Editorial #544 – La tristeza no tiene fin

No sorprende que la crisis venezolana haya dejado de ser una prioridad para la región

Es innegable que el drama de los venezolanos no termina ni siquiera cuando huyen de Venezuela. Para millones, que se ven obligados a abandonar su tierra en la que atravesaban hambre, enfermedad y violencia, comienza un nuevo calvario.

Además del arduo trabajo para sobrevivir, en muchos casos enfrentan situaciones de discriminación y xenofobia. No se puede generalizar, pero tampoco se puede negar que son demasiadas las historias de maltrato a venezolanos en la región como para ignorarlas.

Las imágenes que el miércoles pasado se difundieron desde Chile se suman a esta larga lista. Decenas de venezolanos, vestidos con uniformes blancos, cargando sus pocas pertenencias en bolsas de plástico y escoltados por la policía de Chile, fueron expulsados de ese país en un avión de las Fuerzas Aéreas Chilenas.

Las autoridades de ese país prometen que ese fue solo el primer vuelo de este tipo y que cualquier migrante venezolano que ingrese de manera ilegal tendrá el mismo destino.  

Nadie puede cuestionar las decisiones de un país soberano y menos si están en consonancia con sus leyes. Pero tampoco podemos analizar los hechos fuera de su contexto.

La realidad es que, como desde hace años alertamos que ocurriría, la tragedia de Venezuela hoy ya tiene consecuencias para toda la región. Son casi seis millones de venezolanos que se han visto obligados a escapar de su país en los últimos años y, la mayoría, en una situación de grandes necesidades.

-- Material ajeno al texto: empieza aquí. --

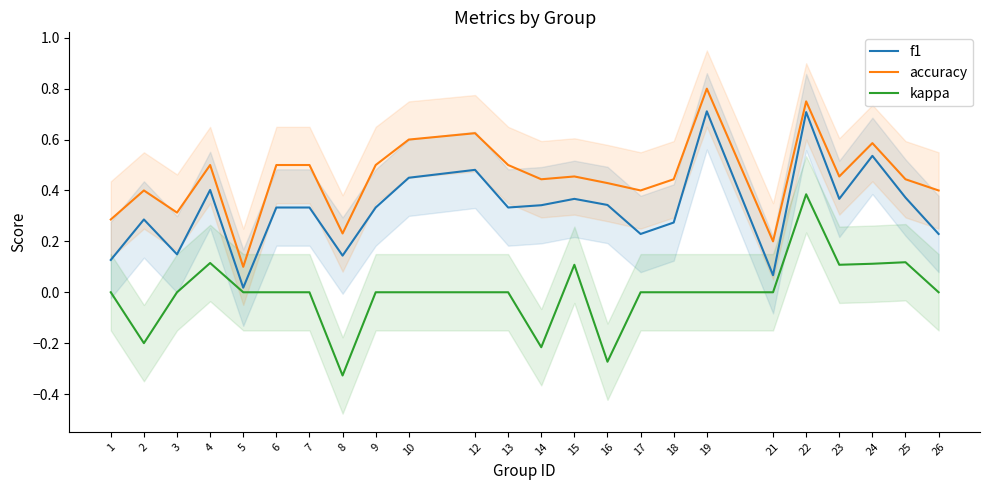

At which label is accuracy closest to 0?

5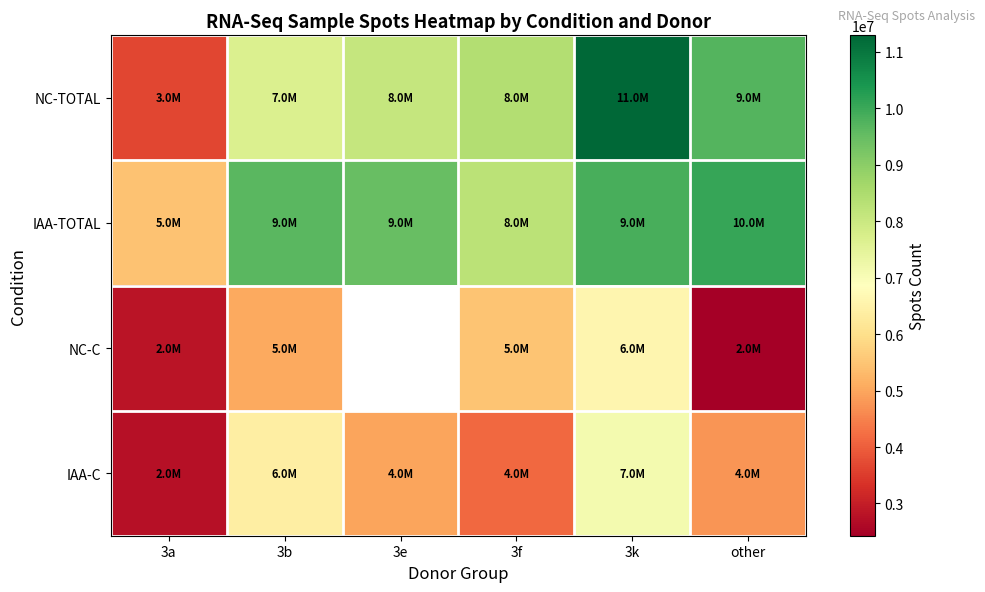

Which series has the largest range (max minus min)?

NC-TOTAL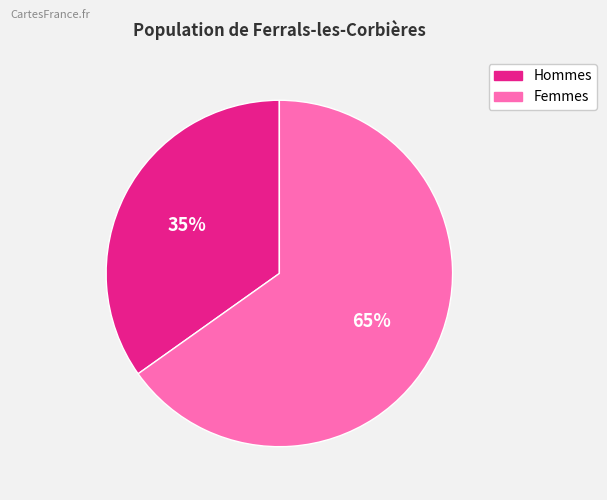

Is there any slice that represents more than half of the pie?

Yes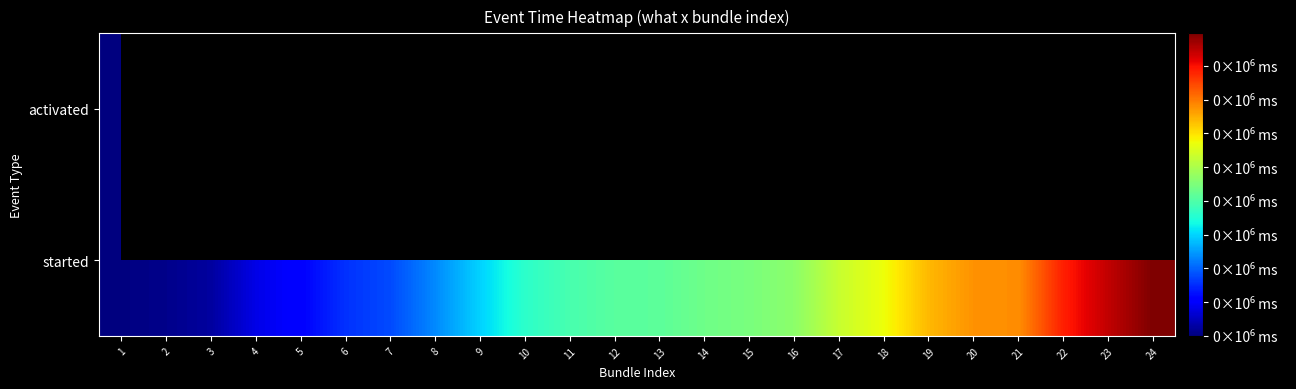

Which category has the lowest value in the activated series?

1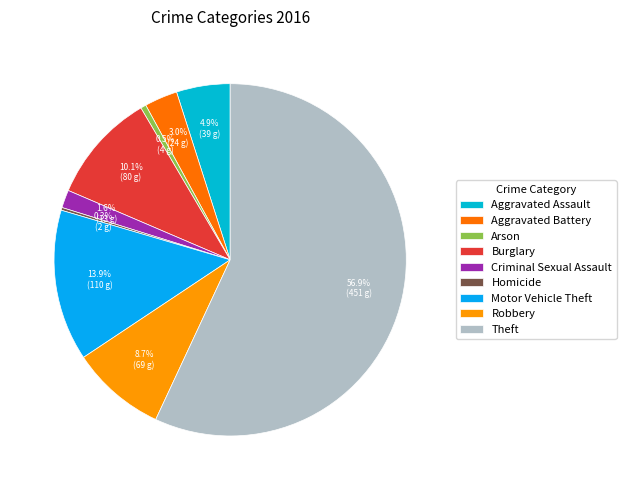

Rank the categories by value from highest to lowest.

Theft, Motor Vehicle Theft, Burglary, Robbery, Aggravated Assault, Aggravated Battery, Criminal Sexual Assault, Arson, Homicide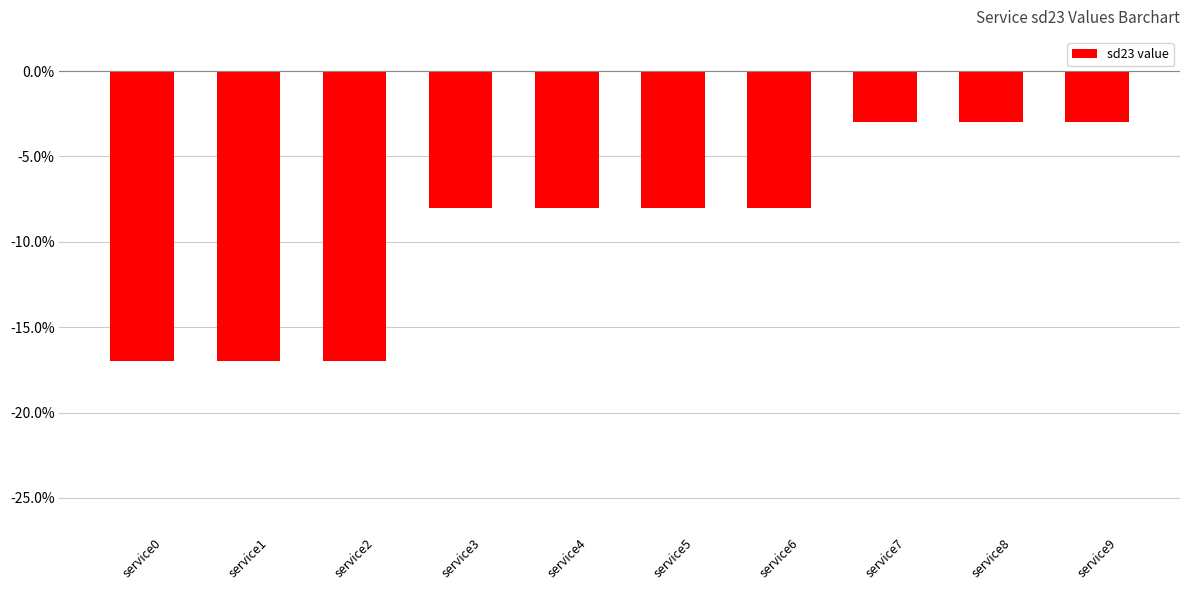

Are the bars horizontal?

No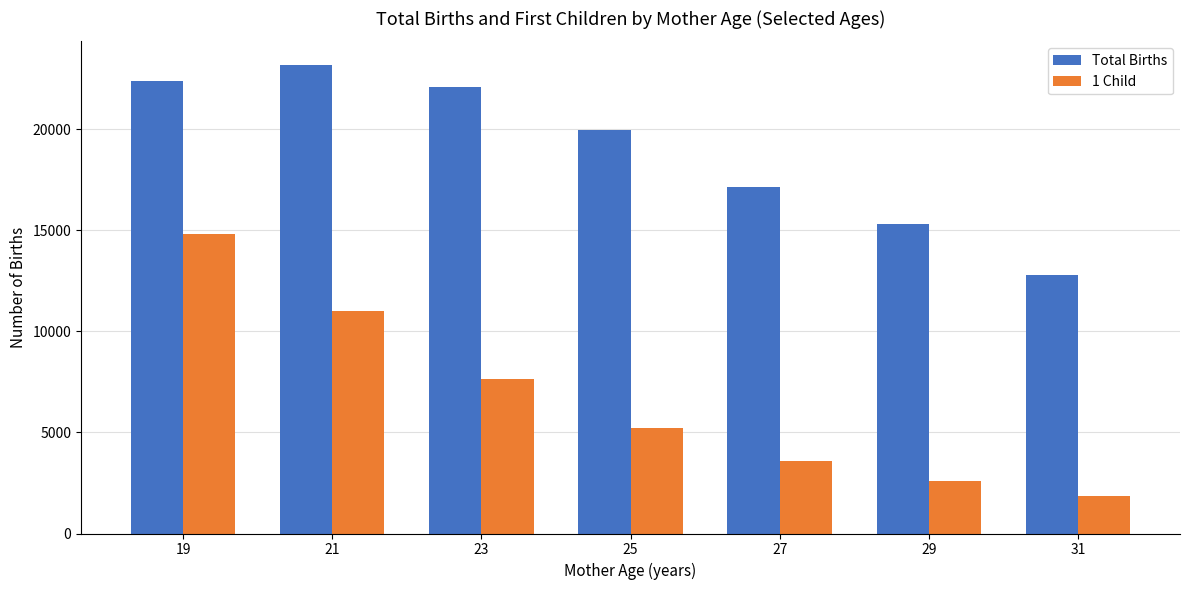

Does the chart contain any negative values?

No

La prolongación del régimen chavista en el poder no podía tener otro resultado y Chile, como cualquier otro país de la región, debe comprender que el grave problema que tenemos no se soluciona expulsando migrantes venezolanos, sino con un cambio político en Venezuela. Las naciones aliadas también deben comprender que se necesitan menos comunicados y más apoyo efectivo para lograr la libertad y la democracia en ese país.

La pandemia de Covid-19 complicó la situación interna de nuestros vecinos en la región y por eso no sorprende que la crisis venezolana haya dejado de ser una prioridad para ellos. Sin embargo, sigue siendo un tema pendiente que solo va a empeorar.

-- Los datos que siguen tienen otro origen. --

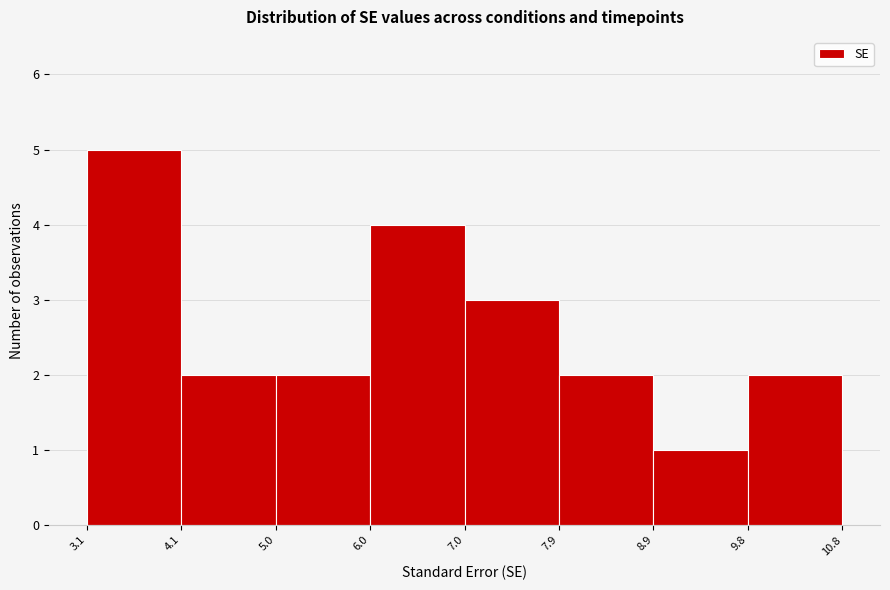

Reading left to right, transcribe this chart: for each bar, give the range it covers on the x-axis and its height. The values are not printed on the chart, so give them approximately, as read against the axis.

3.1 to 4.1: 5
4.1 to 5.0: 2
5.0 to 6.0: 2
6.0 to 7.0: 4
7.0 to 7.9: 3
7.9 to 8.9: 2
8.9 to 9.8: 1
9.8 to 10.8: 2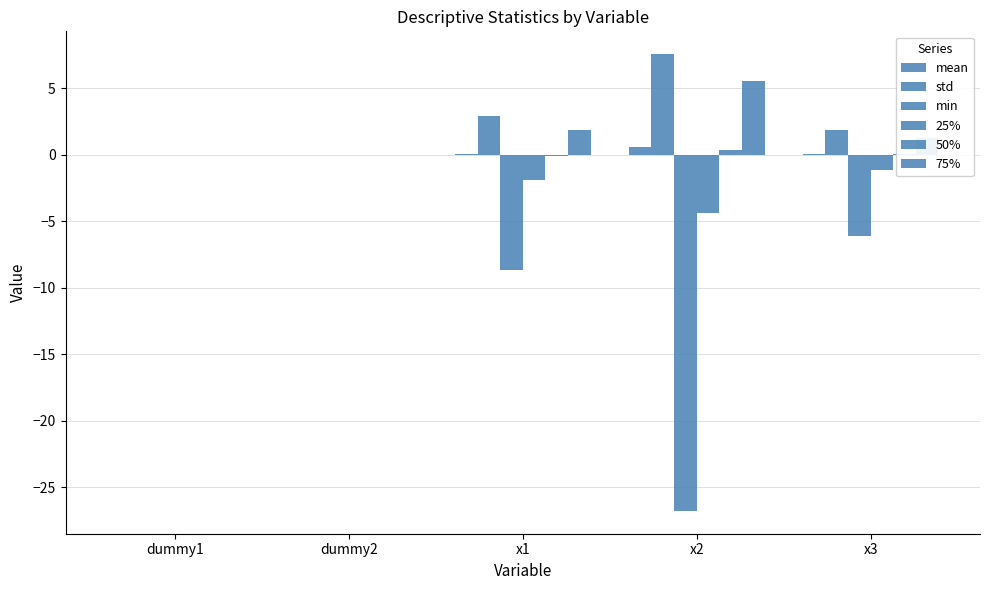

How many groups of bars are there?

5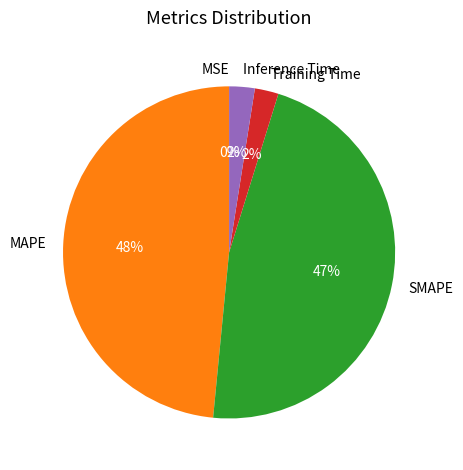

Does any single category account for the majority?

No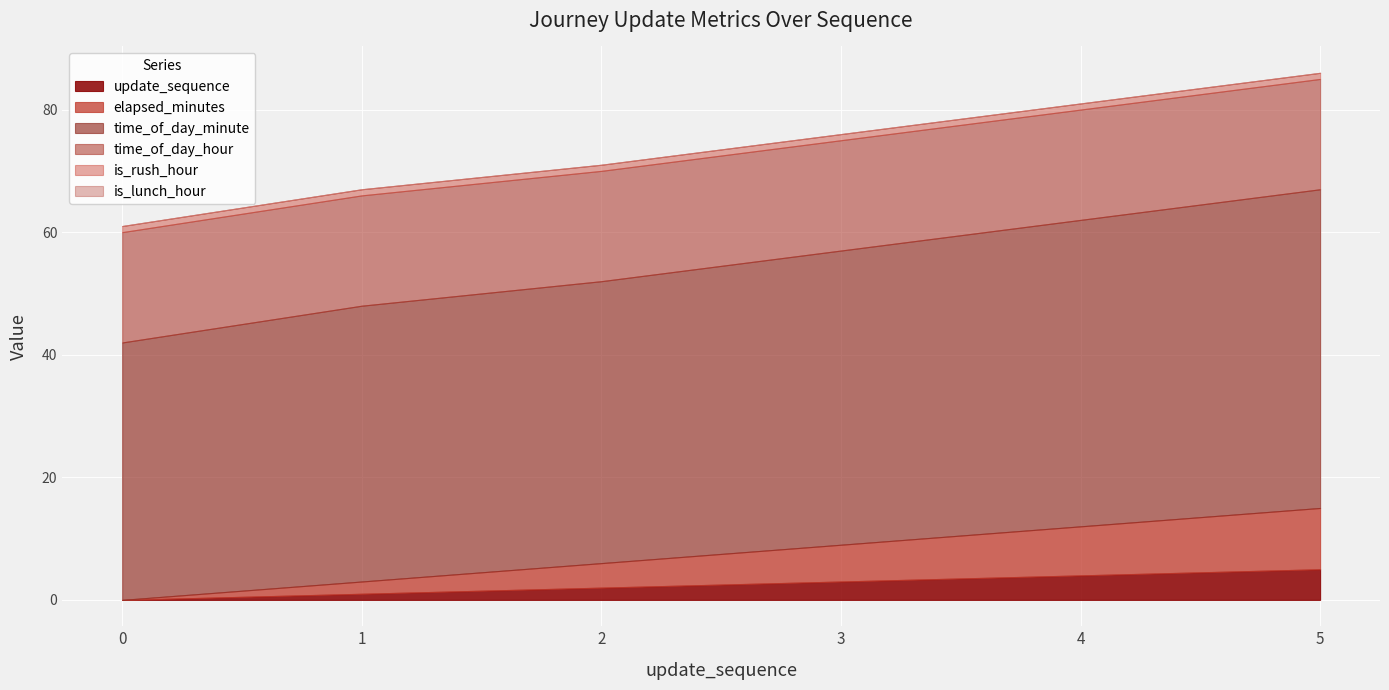

Reading left to right, what are all the values shown in this chart?

update_sequence: 0=0	1=1	2=2	3=3	4=4	5=5
elapsed_minutes: 0=0	1=2	2=4	3=6	4=8	5=10
time_of_day_minute: 0=42	1=45	2=46	3=48	4=50	5=52
time_of_day_hour: 0=18	1=18	2=18	3=18	4=18	5=18
is_rush_hour: 0=1	1=1	2=1	3=1	4=1	5=1
is_lunch_hour: 0=0	1=0	2=0	3=0	4=0	5=0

Lo que más preocupa es que algunos aún no lo comprendan y, por el contrario, crean que aunque nunca tenga legitimidad política, la estabilidad económica del régimen chavista puede ser la única solución para evitar una nueva ola de emigración de venezolanos. Ir por ese camino sería condenar a Venezuela a la prolongación de una desgracia que ya ha durado demasiado.

Mientras tanto, lo que queda claro una vez más es que, para millones de venezolanos dentro y fuera de su país, la tristeza no tiene fin.